Dataset excerpt
━━━━━━━━━━━━━━━━━━━━
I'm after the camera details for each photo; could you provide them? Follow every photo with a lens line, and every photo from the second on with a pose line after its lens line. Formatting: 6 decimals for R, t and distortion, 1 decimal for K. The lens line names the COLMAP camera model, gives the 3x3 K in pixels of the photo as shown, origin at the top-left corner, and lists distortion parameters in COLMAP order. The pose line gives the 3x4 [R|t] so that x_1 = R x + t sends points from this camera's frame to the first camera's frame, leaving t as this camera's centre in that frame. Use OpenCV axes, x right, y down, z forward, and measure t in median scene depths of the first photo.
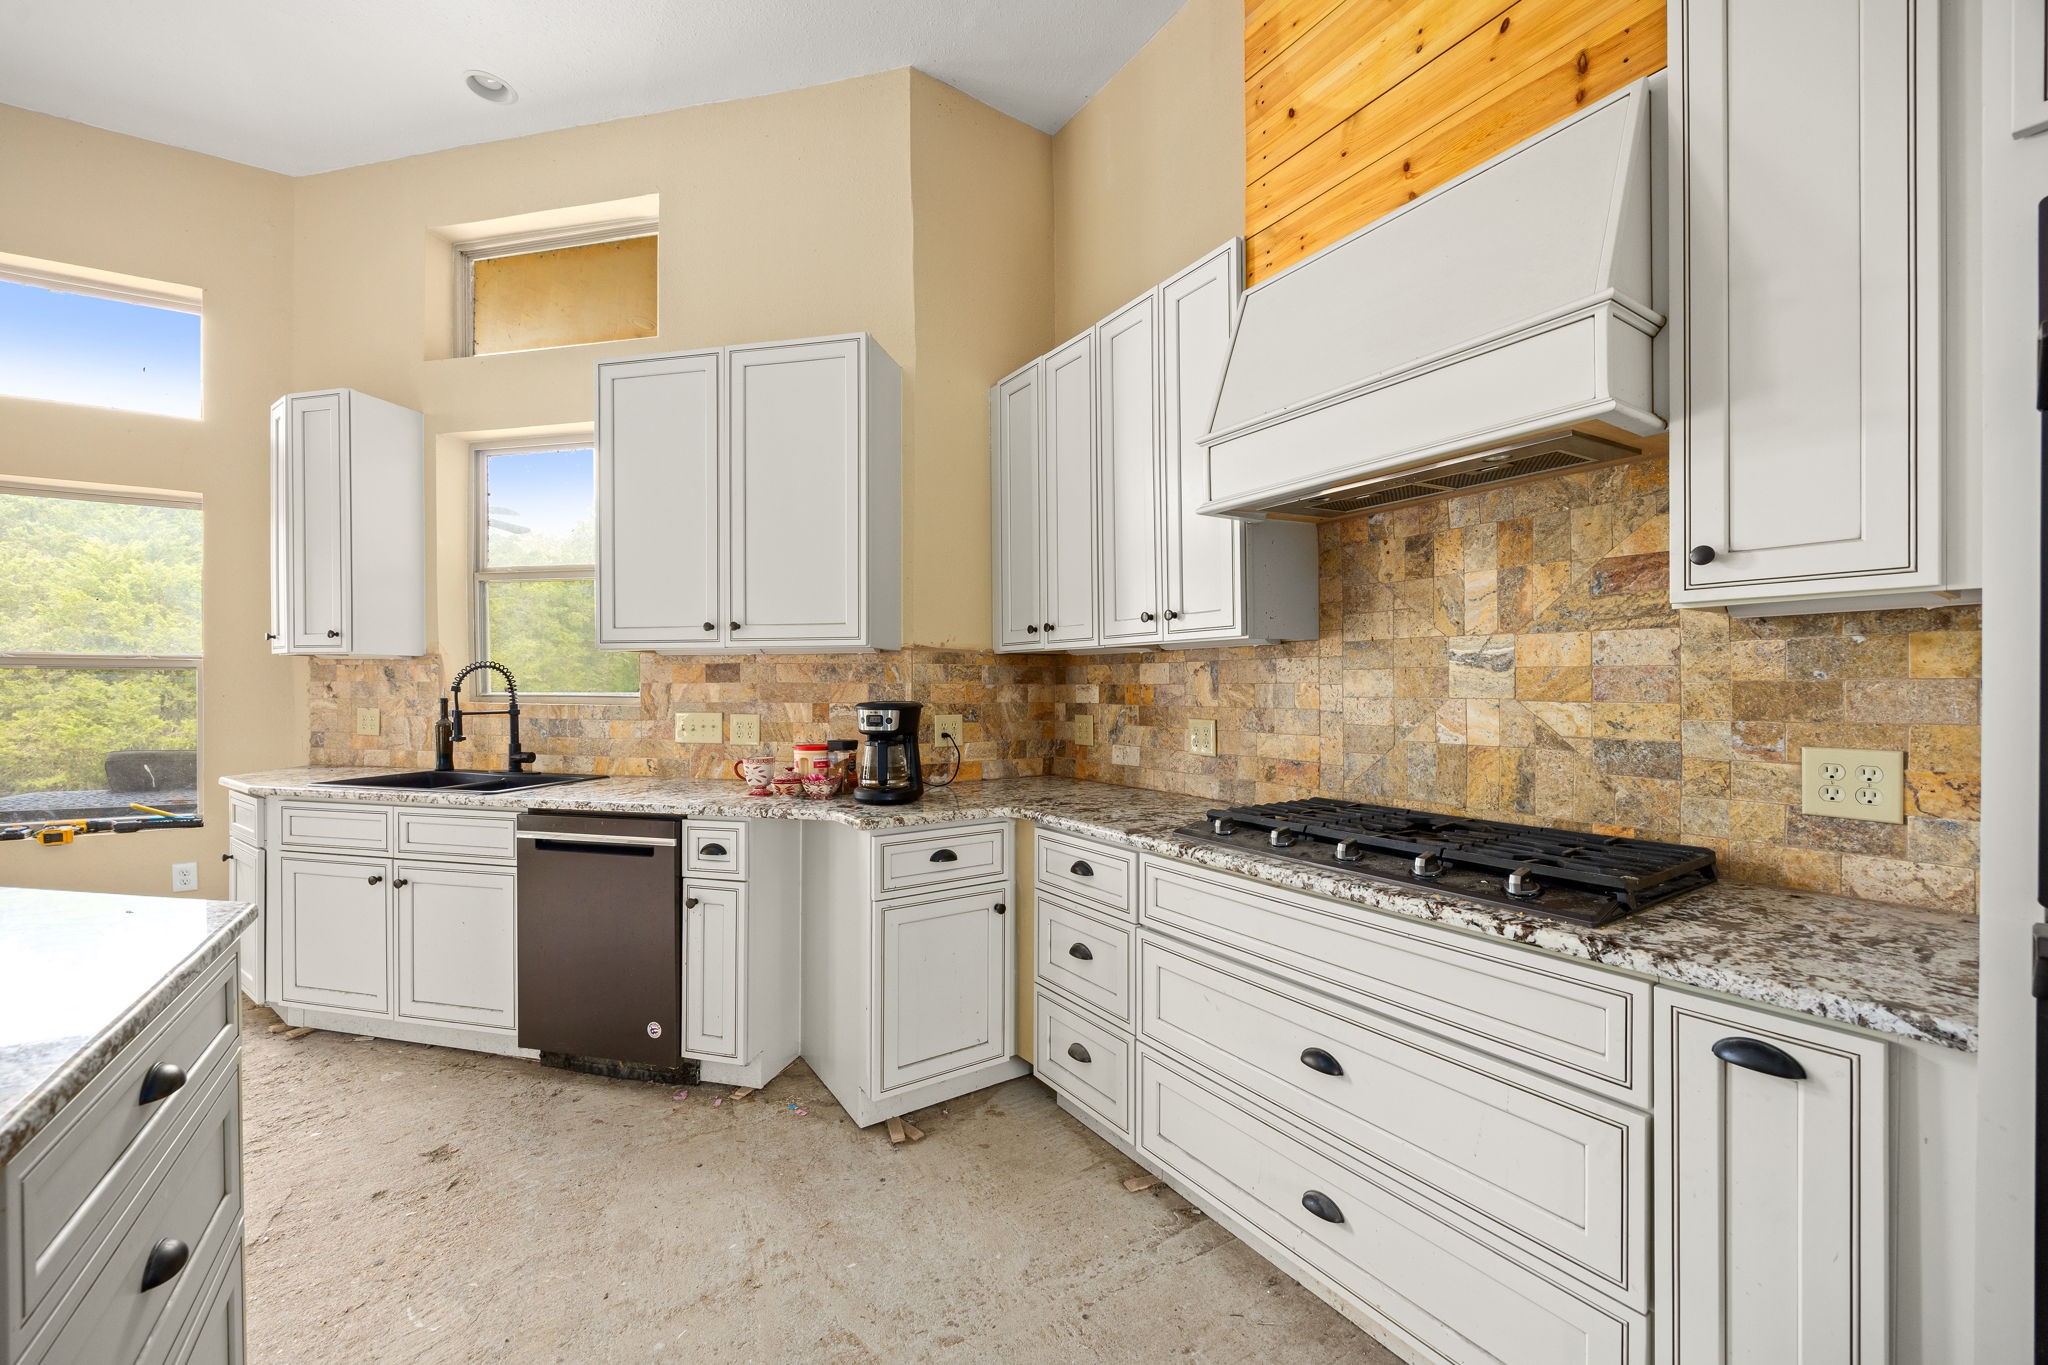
lens RADIAL K [[793.5, 0, 1028.7], [0, 793.5, 687.8], [0, 0, 1]] dist [-0.000173, -0.000786]
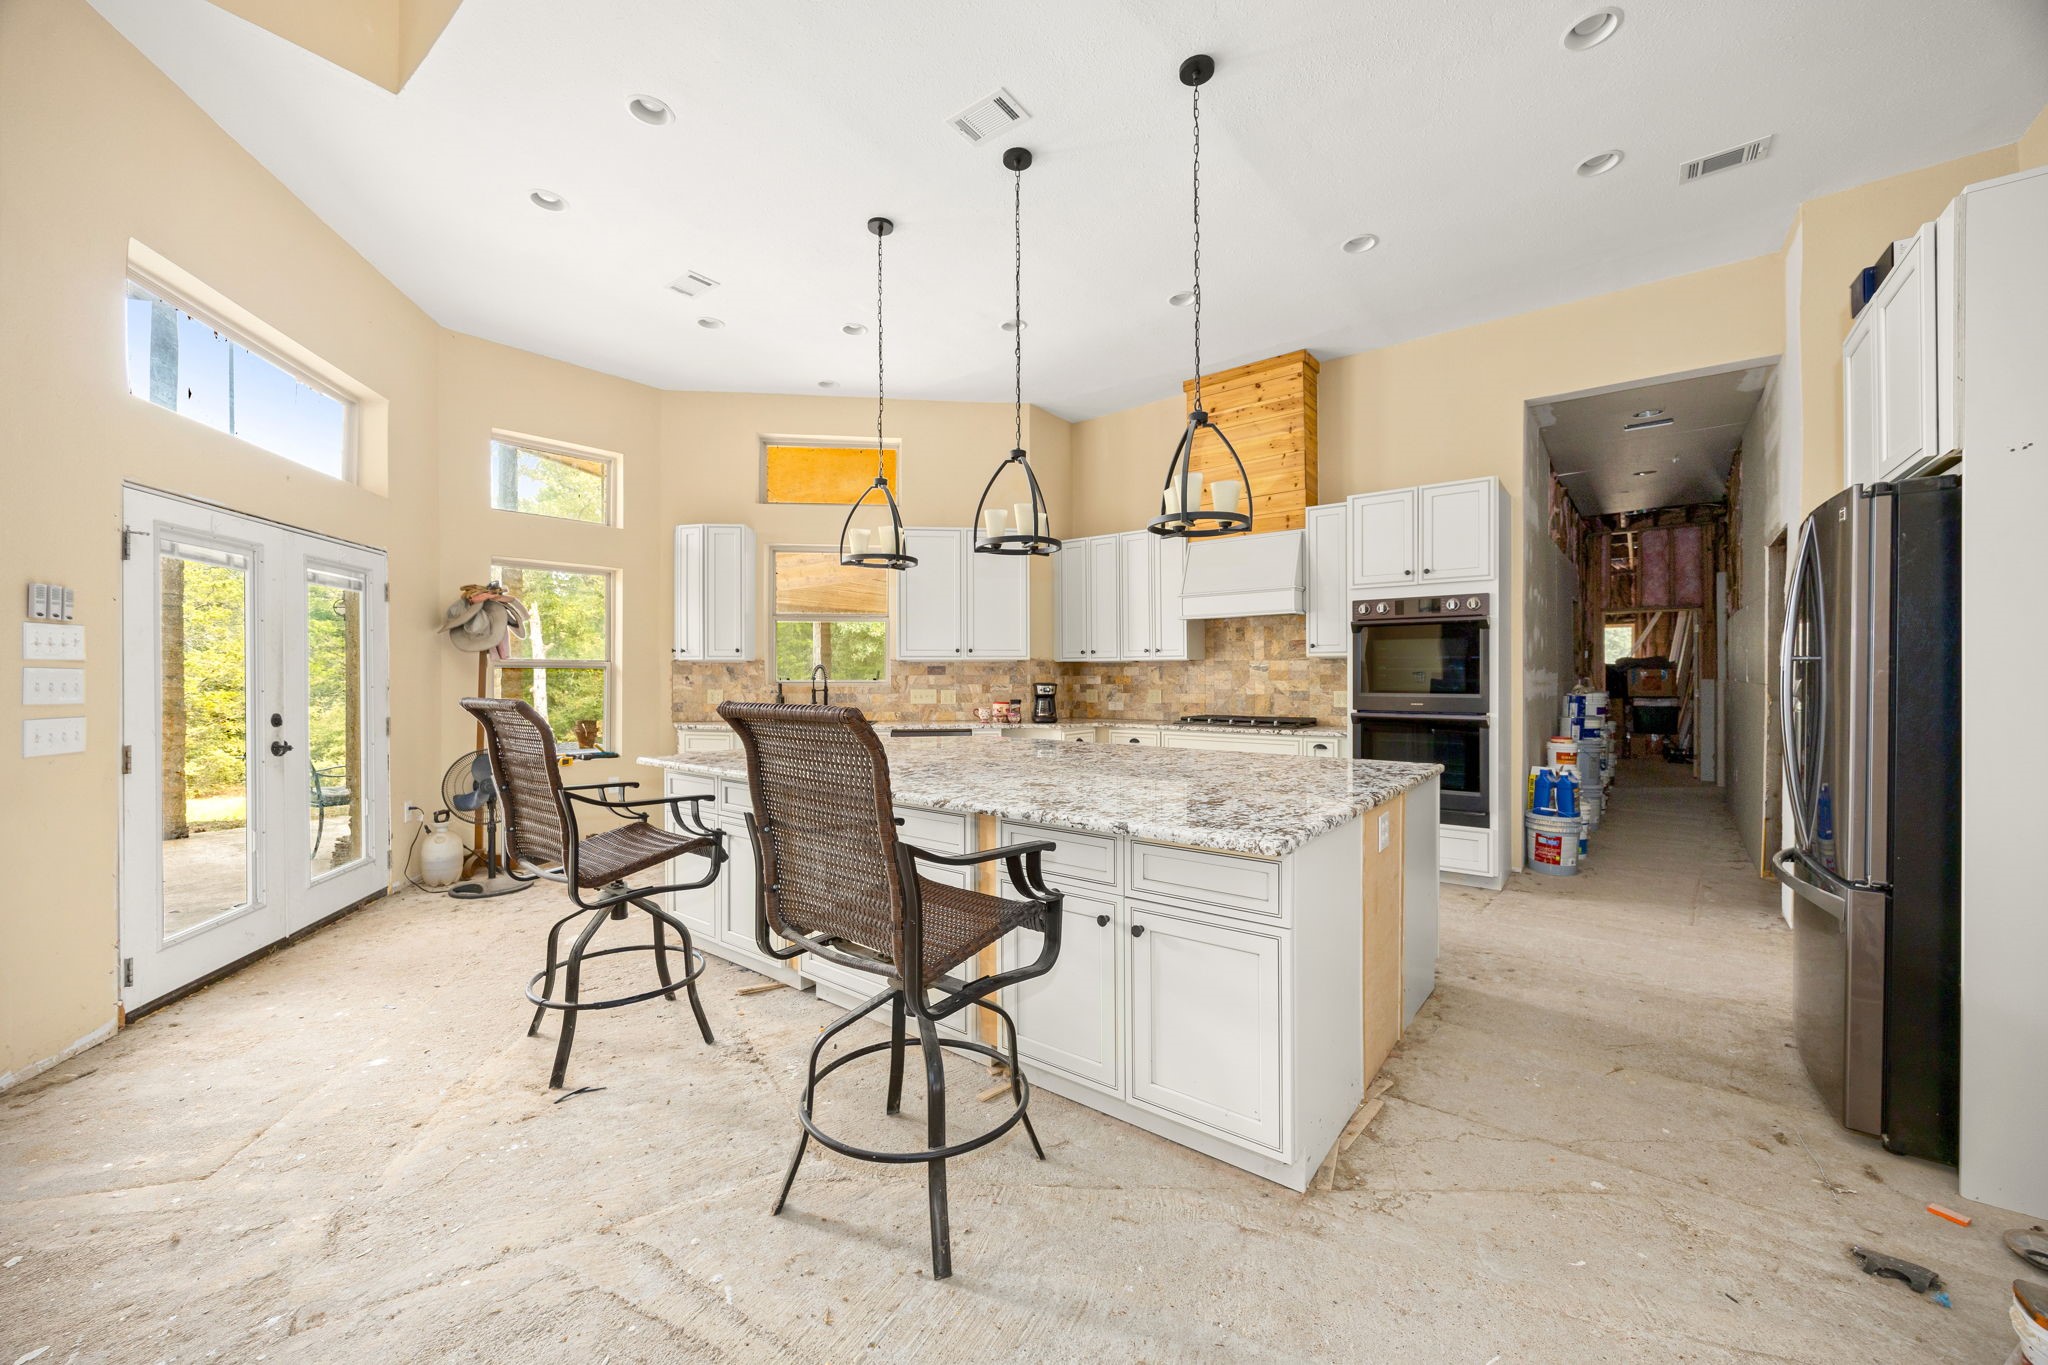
lens RADIAL K [[793.5, 0, 1021.3], [0, 793.5, 677.5], [0, 0, 1]] dist [-0.000173, -0.000786]
pose [[0.947425, -0.002137, 0.319970, -0.994885], [0.003022, 0.999993, -0.002268, 0.005921], [-0.319963, 0.003116, 0.947425, -1.263717]]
━━━━━━━━━━━━━━━━━━━━
Task description
Pictures in the listing above must be skipped; everything else should be copied exactly.

Your response
I'm after the camera details for each photo; could you provide them? Follow every photo with a lens line, and every photo from the second on with a pose line after its lens line. Formatting: 6 decimals for R, t and distortion, 1 decimal for K. The lens line names the COLMAP camera model, gives the 3x3 K in pixels of the photo as shown, origin at the top-left corner, and lists distortion parameters in COLMAP order. The pose line gives the 3x4 [R|t] so that x_1 = R x + t sends points from this camera's frame to the first camera's frame, leaving t as this camera's centre in that frame. Use OpenCV axes, x right, y down, z forward, and measure t in median scene depths of the first photo.
lens RADIAL K [[793.5, 0, 1028.7], [0, 793.5, 687.8], [0, 0, 1]] dist [-0.000173, -0.000786]
lens RADIAL K [[793.5, 0, 1021.3], [0, 793.5, 677.5], [0, 0, 1]] dist [-0.000173, -0.000786]
pose [[0.947425, -0.002137, 0.319970, -0.994885], [0.003022, 0.999993, -0.002268, 0.005921], [-0.319963, 0.003116, 0.947425, -1.263717]]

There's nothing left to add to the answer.